Candidate:
Maria Helena Sampaio de Mendonça Montenegro e Almeida
Date Time and Location:
16 June 2026, 14:30, Sala de Atos, Faculdade de Engenharia da Universidade do Porto
President of the Jury:
Carlos Miguel Ferraz Baquero-Moreno (PhD), Full Professor at the Department of Informatics Engineering of the Faculdade de Engenharia da Universidade do Porto
Members:
Peter Johannes Schüffler (PhD), Professor at the Technical University of Munich, Germany;
Carlos Jorge Andrade Mariz Santiago (PhD), Research Assistant at the Robotics and Engineering Systems Laboratory (LARSyS) and Invited Assistant Professor of the Department of Electrical and Computer Engineering of the Instituto Superior Técnico da Universidade de Lisboa;
Jaime dos Santos Cardoso (PhD), Full Professor of the Department of Electrical and Computer Engineering of the Faculdade de Engenharia da Universidade do Porto (Supervisor);
Luís Filipe Pinto de Almeida Teixeira (PhD), Associate Professor of the Department of Informatics Engineering of the Faculdade de Engenharia da Universidade do Porto.
Abstract:
Artificial Intelligence models have been extensively applied to medical image analysis tasks over the past years, achieving outstanding results. However, the obscure reasoning of the models and the lack of supportive evidence causes both clinicians and patients to distrust their predictions, hindering their adoption in clinical practice. In recent years, the research community has focused on developing explanations capable of revealing a model’s reasoning. Among the various types of explanations, case-based explanations emerged as particularly intuitive for medical practitioners. While these types of explanations have been widely researched, they still possess limitations that compromise their real-world application. The main goal of this thesis is to overcome the limitations of medical case-based explanations, enabling their deployment in clinical practice.
To identify the main weaknesses of case-based explanations, we conduct a literature review on models that provide such explanations in healthcare. Through the analysis of existing works, we verify that the explanations raise privacy concerns by sharing sensitive images of patients, and lack the interactiveness required for clinicians to engage with the explanation.

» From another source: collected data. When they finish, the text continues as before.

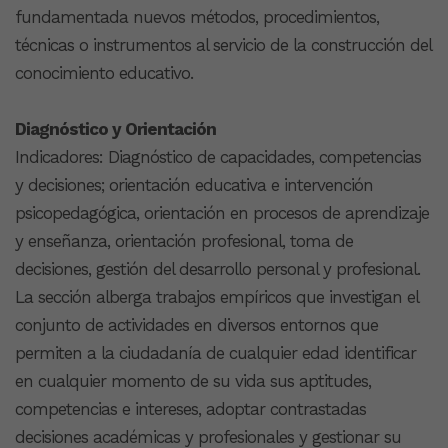
fundamentada nuevos métodos, procedimientos,
técnicas o instrumentos al servicio de la construcción del
conocimiento educativo.
Diagnóstico y Orientación
Indicadores: Diagnóstico de capacidades, competencias
y decisiones; orientación educativa e intervención
psicopedagógica, orientación en procesos de aprendizaje
y enseñanza, orientación profesional, toma de
decisiones, gestión del desarrollo personal y profesional.
La sección alberga trabajos empíricos que investigan el
conjunto de actividades en diversos entornos que
permiten a la ciudadanía de cualquier edad identificar
en cualquier momento de su vida sus aptitudes,
competencias e intereses, adoptar contrastadas
decisiones académicas y profesionales y gestionar su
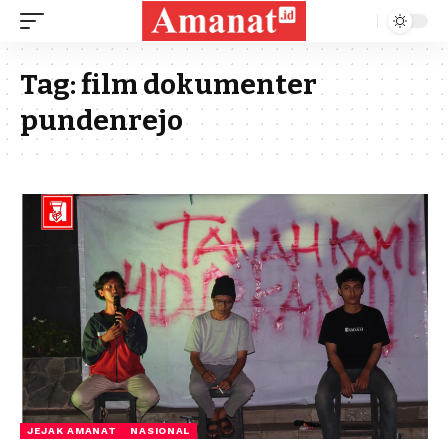
Tag:
film dokumenter
pundenrejo
JEJAK AMANAT
NASIONAL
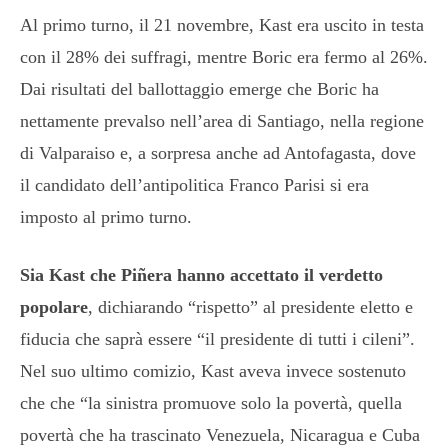
Al primo turno, il 21 novembre, Kast era uscito in testa
con il 28% dei suffragi, mentre Boric era fermo al 26%.
Dai risultati del ballottaggio emerge che Boric ha
nettamente prevalso nell’area di Santiago, nella regione
di Valparaiso e, a sorpresa anche ad Antofagasta, dove
il candidato dell’antipolitica Franco Parisi si era
imposto al primo turno.
Sia Kast che Piñera hanno accettato il verdetto
popolare
, dichiarando “rispetto” al presidente eletto e
fiducia che saprà essere “il presidente di tutti i cileni”.
Nel suo ultimo comizio, Kast aveva invece sostenuto
che che “la sinistra promuove solo la povertà, quella
povertà che ha trascinato Venezuela, Nicaragua e Cuba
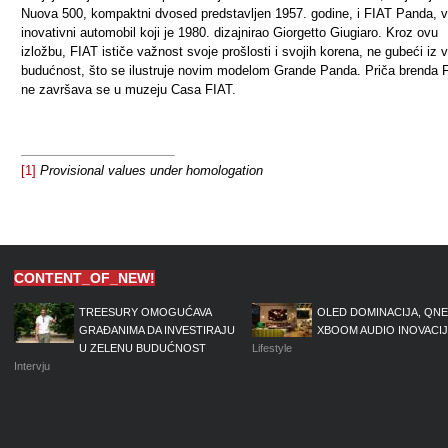
Nuova 500, kompaktni dvosed predstavljen 1957. godine, i FIAT Panda, vr
inovativni automobil koji je 1980. dizajnirao Giorgetto Giugiaro. Kroz ovu
izložbu, FIAT ističe važnost svoje prošlosti i svojih korena, ne gubeći iz 
budućnost, što se ilustruje novim modelom Grande Panda. Priča brenda 
ne završava se u muzeju Casa FIAT.
[1]
Provisional values under homologation
CONTENT_OF_NEW!
TREESURY OMOGUĆAVA
OLED DOMINACIJA, QNE
GRAĐANIMA DA INVESTIRAJU
XBOOM AUDIO INOVACI
U ZELENU BUDUĆNOST
Lifestyle
Intervju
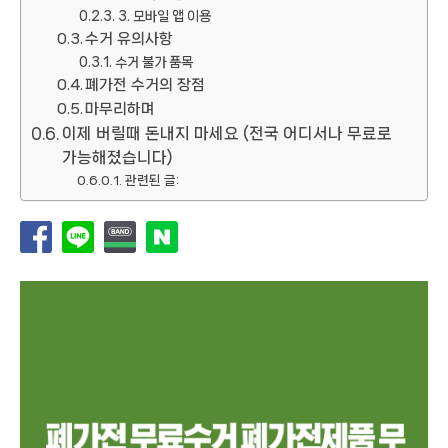
3. 모바일 앱 이용
수거 유의사항
수거 불가 품목
폐가전 수거의 장점
마무리하며
이제 버릴때 돈내지 마세요 (전국 어디서나 무료로
가능해졌습니다)
관련된 글:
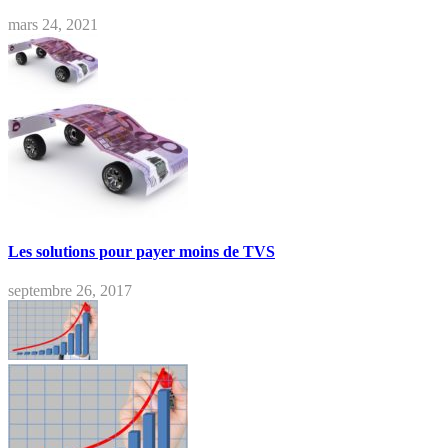
mars 24, 2021
Les solutions pour payer moins de TVS
septembre 26, 2017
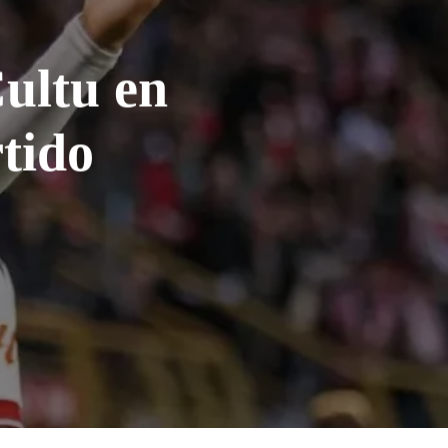
Cultu en
tido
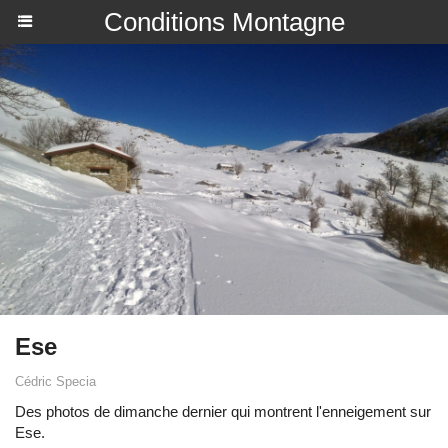
Conditions Montagne
Ese
Cédric Specia
Des photos de dimanche dernier qui montrent l'enneigement sur
Ese.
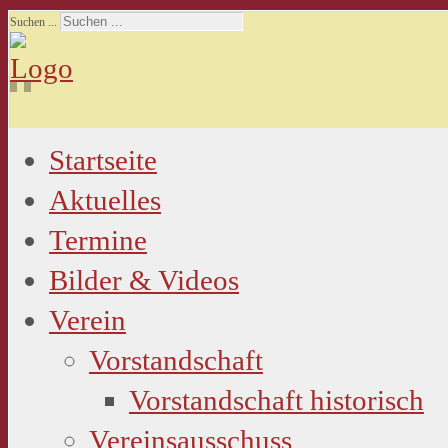
Suchen ...
Startseite
Aktuelles
Termine
Bilder & Videos
Verein
Vorstandschaft
Vorstandschaft historisch
Vereinsausschuss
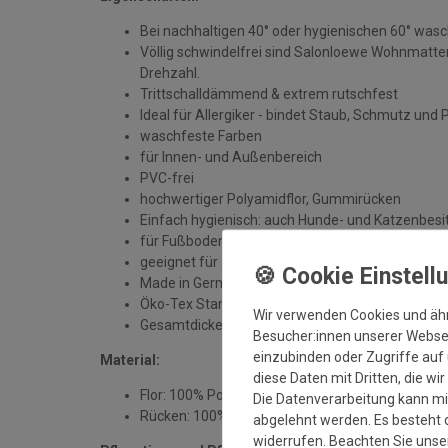
Bei nachhaltigen 40° oder hygienischen 60° was
Völlig schwindelfrei sind Salonloewe Wohnmatten
Drehzahl.
Trittschalldämmend & extrem rutschfest
Ideal für Allergiker - bindet Staub, Schmutz und 
waschfeste Farben
für Innen- und Außenbereich
PVC-frei
hochwertiger Polyamidflor, Gummirücken
Einfach hygienisch: auch Hunde- und Katzenbesit
für Fußbodenheizung geeignet
geeignet für alle sauberen, trockenen und unbe
Made in Germany
Öko-Tex Standard 100
Wir verwenden Cookies und äh
Gesamtdicke: ca. 7 mm
Besucher:innen unserer Webseit
einzubinden oder Zugriffe auf 
Material:
diese Daten mit Dritten, die wi
Flor: 100% Polyamid
Die Datenverarbeitung kann mit
Rücken: 100% Gummi
abgelehnt werden. Es besteht d
widerrufen. Beachten Sie uns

Furthermore, most works do not evaluate nor clinically validate the explanations through user studies with clinicians. Targeting these limitations, we propose deep generative models to obtain privacy-preserving, controllable and interactive explanations to explain the decisions of deep learning models.
To propose a privacy-preserving system for safely sharing case-based explanations, we start by reviewing the literature on image anonymisation techniques and identifying their vulnerabilities. In particular, we identify vulnerabilities by proposing two privacy attacks: a membership inference attack targeting deep generative models that generate synthetic images, and a superimposed image decomposition model to reverse the common anonymisation strategy of image averaging. After outlining the requirements that a privacy-preserving system for medical case-based explanations must fulfil, we propose privacy-preserving models capable of simultaneously anonymising medical images and generating counterfactual explanations. The proposed models rely on disentangled representation learning to separate identity and clinical traits, enabling their individual manipulation. Through this strategy, we can also separate and manipulate causal factors related with the clinical task to obtain controllable counterfactual explanations. To obtain interactive counterfactual explanations, we propose models to manipulate regions of medical images according to a segmentation mask, measuring their impact on a prediction. To evaluate the proposed models, we perform experiments on medical datasets like chest radiographs, verifying the models’ capacity to manipulate medical images for the purposes of generating explanations.
Finally, to show the wide applicability of the proposed models beyond their original purpose of generating case-based explanations, we apply them as decision-support systems in healthcare. More specifically, we adapt the models for predicting the aesthetic outcomes of breast cancer treatment, to facilitate the patients’ choice of treatment. Furthermore, we conduct a clinical study with breast surgeons from various health institutes to assess the predictions of the proposed models.
To conclude, through various contributions on explainable Artificial Intelligence and decision-support systems, this thesis contributes towards the safe use of trustworthy and privacy-preserving Artificial Intelligence models in healthcare.